Content starts

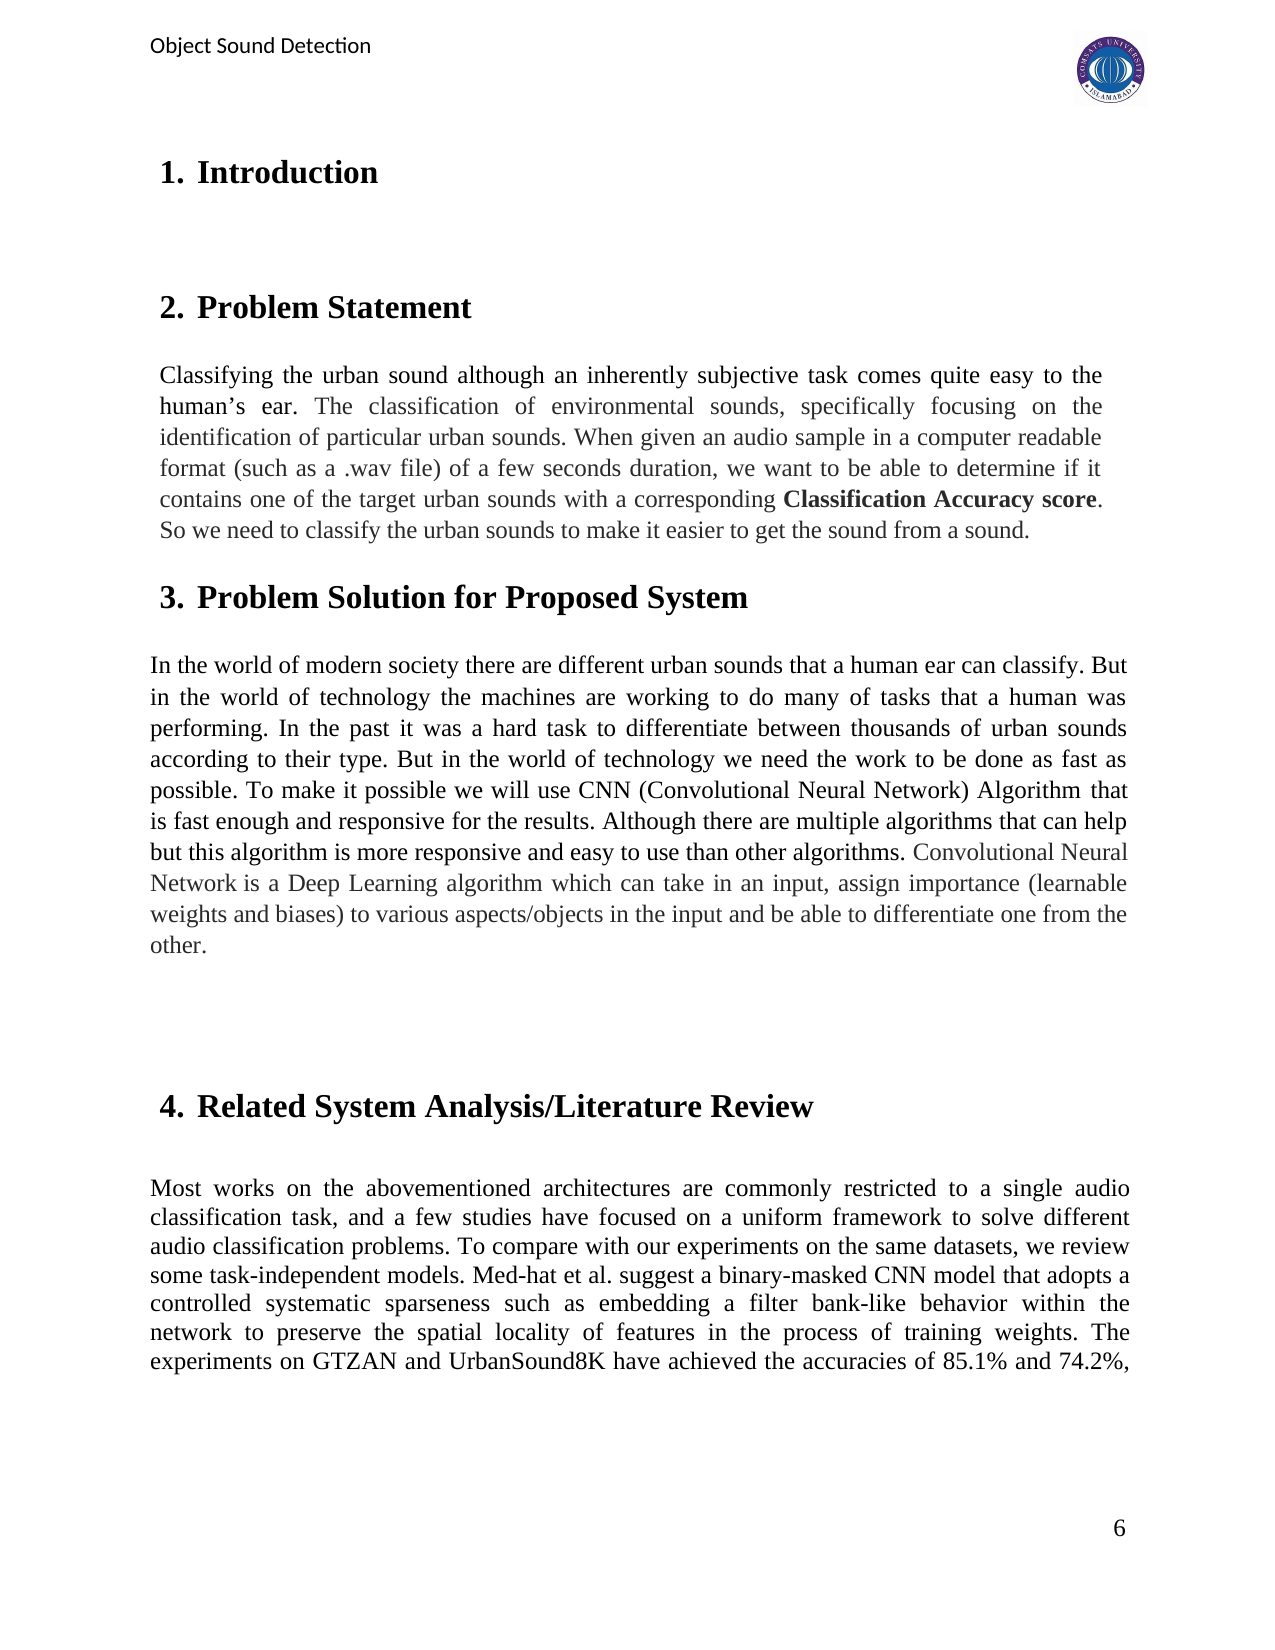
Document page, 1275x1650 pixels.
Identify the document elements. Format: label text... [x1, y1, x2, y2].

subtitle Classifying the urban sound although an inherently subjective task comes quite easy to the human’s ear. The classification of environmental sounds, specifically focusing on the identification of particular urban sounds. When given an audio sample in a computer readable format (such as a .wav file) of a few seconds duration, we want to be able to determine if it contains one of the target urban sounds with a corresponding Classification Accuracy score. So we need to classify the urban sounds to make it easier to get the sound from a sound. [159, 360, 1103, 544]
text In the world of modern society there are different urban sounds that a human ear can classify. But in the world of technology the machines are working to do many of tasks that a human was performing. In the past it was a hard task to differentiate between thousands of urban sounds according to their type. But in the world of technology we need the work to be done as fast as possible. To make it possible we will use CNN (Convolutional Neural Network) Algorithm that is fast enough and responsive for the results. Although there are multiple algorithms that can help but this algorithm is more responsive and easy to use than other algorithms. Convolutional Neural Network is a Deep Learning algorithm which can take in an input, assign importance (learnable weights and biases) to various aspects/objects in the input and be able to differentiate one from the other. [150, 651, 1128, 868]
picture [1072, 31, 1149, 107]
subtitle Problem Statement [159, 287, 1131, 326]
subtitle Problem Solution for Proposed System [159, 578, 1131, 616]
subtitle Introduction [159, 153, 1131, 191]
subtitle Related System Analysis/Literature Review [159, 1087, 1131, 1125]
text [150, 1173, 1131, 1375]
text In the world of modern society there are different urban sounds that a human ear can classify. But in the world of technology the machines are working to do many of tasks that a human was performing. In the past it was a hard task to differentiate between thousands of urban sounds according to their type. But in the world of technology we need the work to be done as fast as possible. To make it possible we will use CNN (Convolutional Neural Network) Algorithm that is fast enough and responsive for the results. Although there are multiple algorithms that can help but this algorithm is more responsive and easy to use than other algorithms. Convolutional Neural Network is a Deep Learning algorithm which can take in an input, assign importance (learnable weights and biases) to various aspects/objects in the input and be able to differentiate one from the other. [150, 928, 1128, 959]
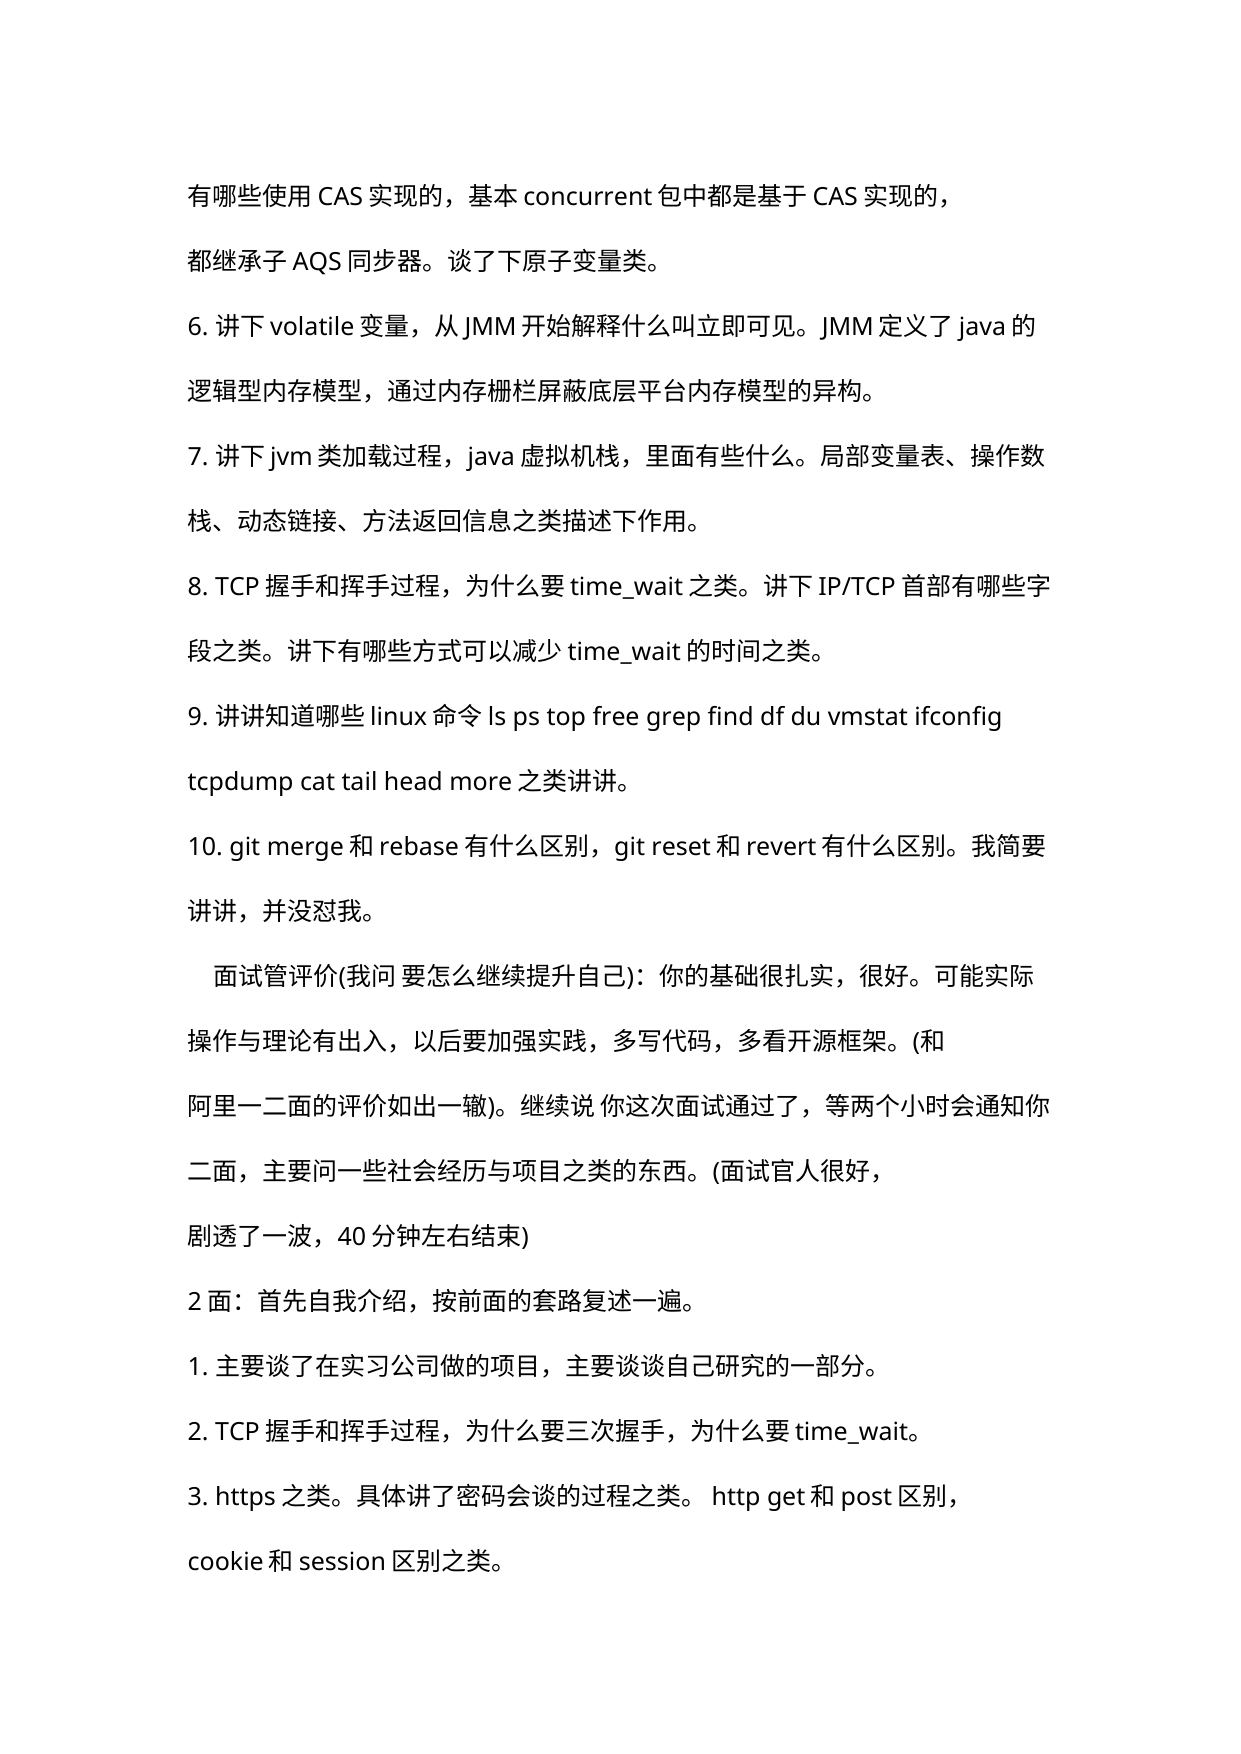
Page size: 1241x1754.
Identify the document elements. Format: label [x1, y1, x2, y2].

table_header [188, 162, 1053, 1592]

Content ends
Content starts

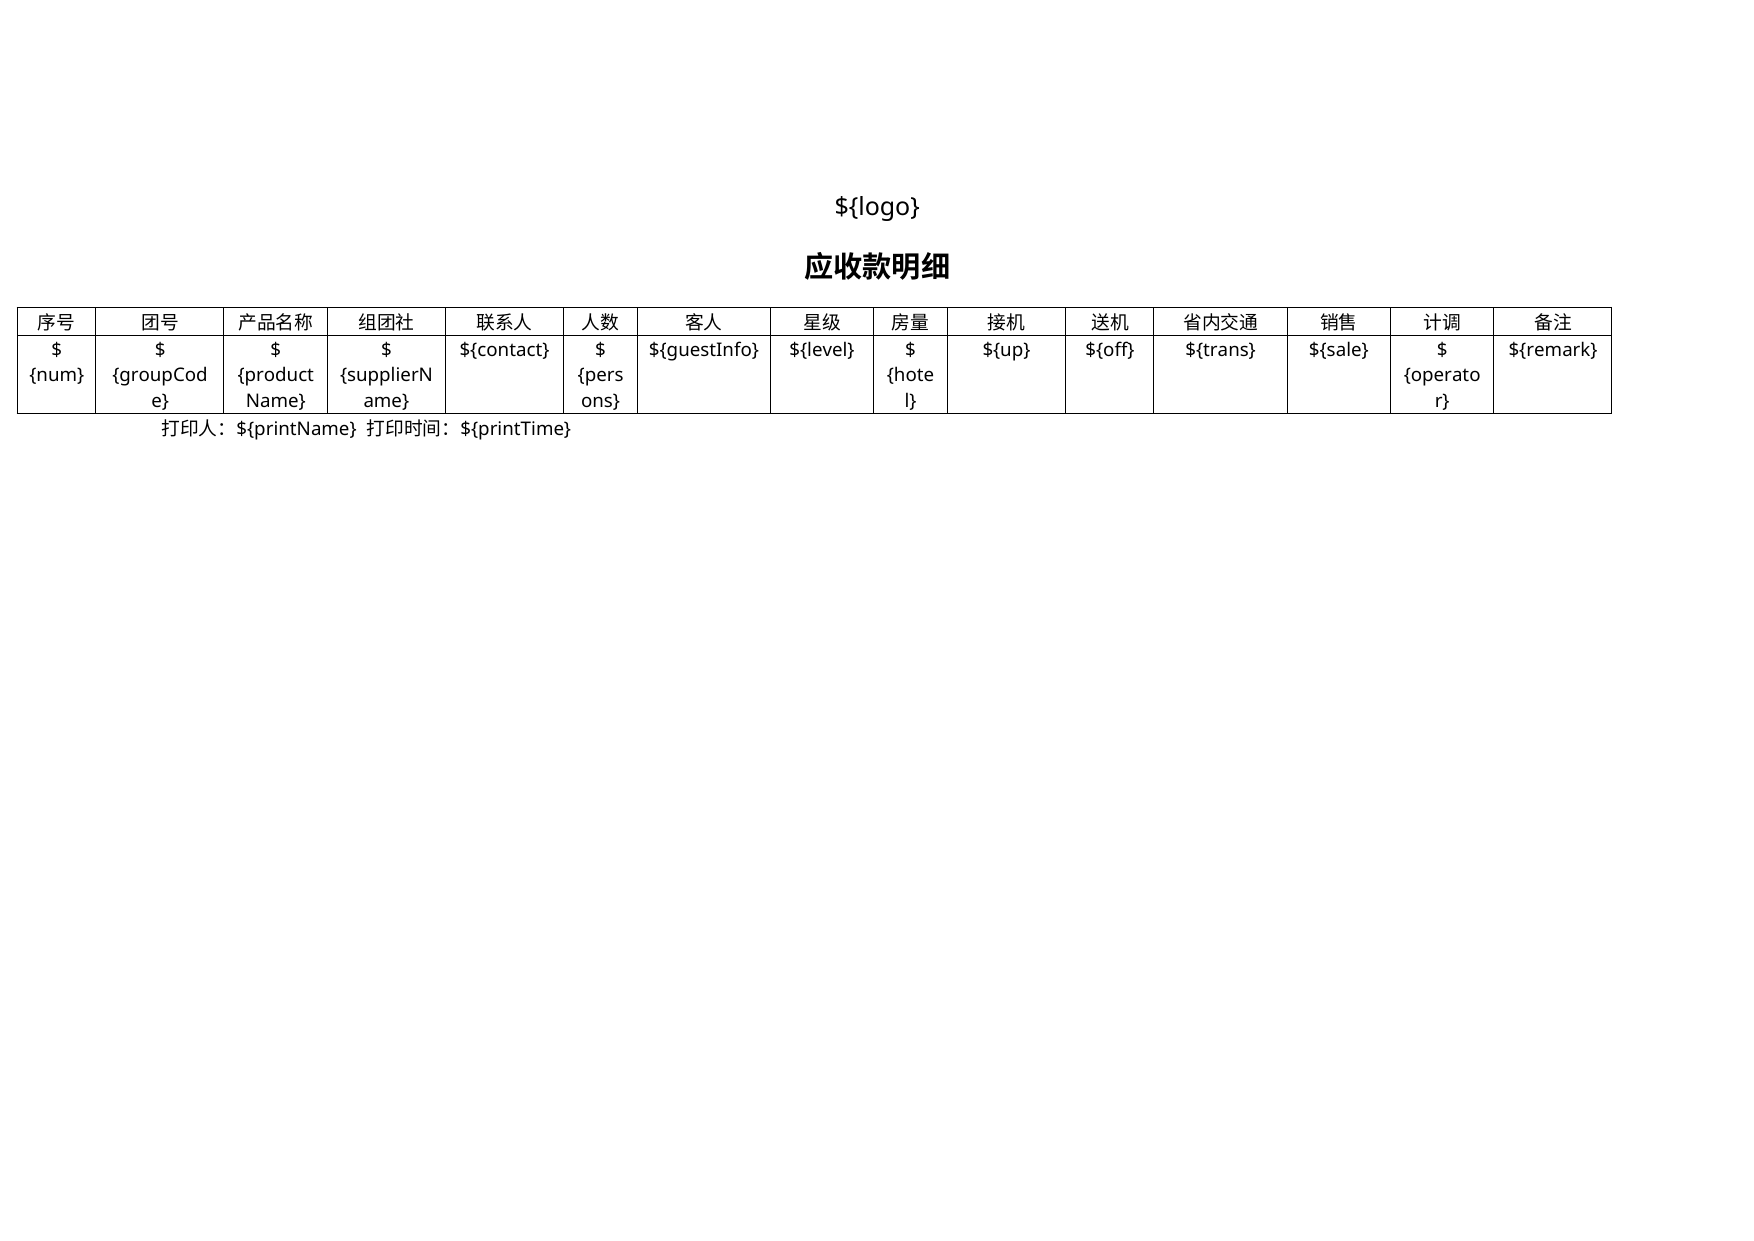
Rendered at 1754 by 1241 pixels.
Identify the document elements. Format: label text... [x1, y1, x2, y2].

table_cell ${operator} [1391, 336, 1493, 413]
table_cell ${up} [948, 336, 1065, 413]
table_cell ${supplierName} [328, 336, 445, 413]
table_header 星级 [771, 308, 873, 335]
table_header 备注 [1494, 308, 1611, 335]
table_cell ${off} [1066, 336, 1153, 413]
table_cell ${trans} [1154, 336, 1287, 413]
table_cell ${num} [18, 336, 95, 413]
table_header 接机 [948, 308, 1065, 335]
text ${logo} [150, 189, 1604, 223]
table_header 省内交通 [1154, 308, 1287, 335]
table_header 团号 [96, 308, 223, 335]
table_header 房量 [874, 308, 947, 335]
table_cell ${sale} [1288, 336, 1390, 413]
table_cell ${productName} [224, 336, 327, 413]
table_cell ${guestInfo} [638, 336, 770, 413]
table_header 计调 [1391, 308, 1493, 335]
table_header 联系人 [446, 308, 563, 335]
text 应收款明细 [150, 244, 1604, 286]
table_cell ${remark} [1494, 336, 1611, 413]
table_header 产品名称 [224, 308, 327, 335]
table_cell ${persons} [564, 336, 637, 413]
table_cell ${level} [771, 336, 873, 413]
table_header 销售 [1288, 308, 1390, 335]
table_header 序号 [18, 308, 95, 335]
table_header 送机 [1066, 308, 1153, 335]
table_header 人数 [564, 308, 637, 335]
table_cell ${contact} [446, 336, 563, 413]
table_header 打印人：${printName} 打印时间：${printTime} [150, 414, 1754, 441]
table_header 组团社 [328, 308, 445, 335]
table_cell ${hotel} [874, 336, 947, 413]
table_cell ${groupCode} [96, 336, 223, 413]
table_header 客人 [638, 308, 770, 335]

Content ends

EXERCISE DESCRIPTION - For each line above that contains the word "System", give the line as it is written.

ANSWER BOX -
subtitle Problem Solution for Proposed System [159, 578, 1131, 616]
subtitle Related System Analysis/Literature Review [159, 1087, 1131, 1125]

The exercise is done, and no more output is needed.